Tuesday, March 27, 2018

Finding Books and Movies that Model Positive Family Dynamics

If you gave me a soapbox and told me to get on it, I'd probably start talking about the importance of good family relationships. A lot of things can help or hurt in forming these relationships, but one we don't always think about is the media's influence.

After all, kids have limited life experience  but TV and books give them access into other peoples' homes and lives! If they see the same scenario playing out over and over, then it gradually becomes what they see as "normal."

Which can be great if we're talking about getting kids comfortable with characters who have disabilities or are maybe of a different race or from a different culture than they are.

It's a big problem, though, when negative or dysfunctional family relationships are the thing getting normalized. Unfortunately, the media too often shows us that siblings don't get along and kids and parents never see eye-to-eye.

If we see that enough, we start to believe it. And so do our kids.

Part of raising kids who get along is showing them happy families in the media - these suggestions can help.  {posted @ Unremarkable Files}

Questions to Ask About Family Values in Media


I screen new books before my 9-year-old reads them. Why? I'm not so much worried about sex and violence, since there's only so much of that that can make it onto a shelf in the children's room at the library.

But I am flipping through the pages and asking:
  • Is there a stereotypical bratty younger sister or a mean older brother here?
  • Does the main character treat his siblings badly even though he's a "good guy?"
  • Is the main character rude to her parents?
  • Are the parents set up as one-dimensional obstacles to what the main character wants?
  • Does the main character see his parents as guides? Does he ever go to them for help when there's a problem?
  • Do the siblings ever work together? Help each other? Have fun together?
  • Does the main character think positively about her family? Does she love them?
Part of raising kids who get along is showing them happy families in the media - these suggestions can help.  {posted @ Unremarkable Files}

Family-Friendly Media Recommendations


It's kind of depressing, but there simply aren't that many books, movies, and TV shows I've come across that show the kind of family dynamics I want my kids to think are "normal."

So my very first advice about the media would be to limit it, especially television. We don't own a TV, and the lack of positive family dynamics on the screen is one reason I'm not in a hurry to get one.

With that caveat in mind, though, I do want to make a few recommendations:

Books


Magic Tree House books by Mary Pope Osborne follow a brother and sister who have adventures together time traveling in their magic tree house. Educational and good for grades 2-3.

The Lion, the Witch, and the Wardrobe by C. S. Lewis is a fantastic story with four siblings who love and look out for each other, even when one of the siblings doesn't do the right thing all the time. I'd recommend the Narnia books for about 5th grade and the movies for age 8 and up.

A Series of Unfortunate Events by Lemony Snicket is a little dark, but the sibling dynamics can't be beat. The kids rely on each other and work together (even the baby) to unravel the mystery of their missing parents. Good for grades 6-8. I highly recommend both the movie adaptation and the Netflix miniseries, too.

Harry Potter series by J. K. Rowling. Of course Harry's home situation is comically bad, but since he's virtually adopted into the cozy and close-knit Weasley family I included this one. The siblings are friends and nobody can love them all like Mama Weasley (although I think the books show this dynamic better than the film.) The series is good to start reading in about 4th grade.

______

§ **The task**: Can you repeat, word for word, the stretch of the post on family dynamics in media from "But I am flipping" through "Have fun together?"?

§ **Dataset extract**:
______

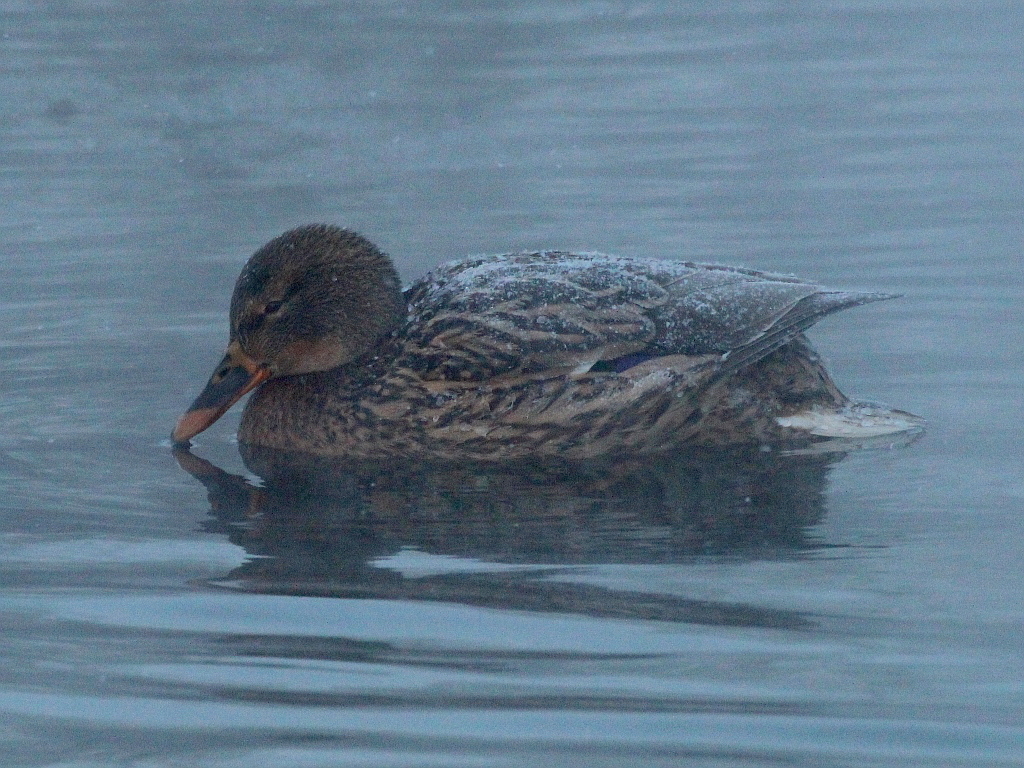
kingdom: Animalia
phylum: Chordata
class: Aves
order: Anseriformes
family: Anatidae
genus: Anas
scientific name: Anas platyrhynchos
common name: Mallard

______

§ **The completed task**:
But I am flipping through the pages and asking:
  • Is there a stereotypical bratty younger sister or a mean older brother here?
  • Does the main character treat his siblings badly even though he's a "good guy?"
  • Is the main character rude to her parents?
  • Are the parents set up as one-dimensional obstacles to what the main character wants?
  • Does the main character see his parents as guides? Does he ever go to them for help when there's a problem?
  • Do the siblings ever work together? Help each other? Have fun together?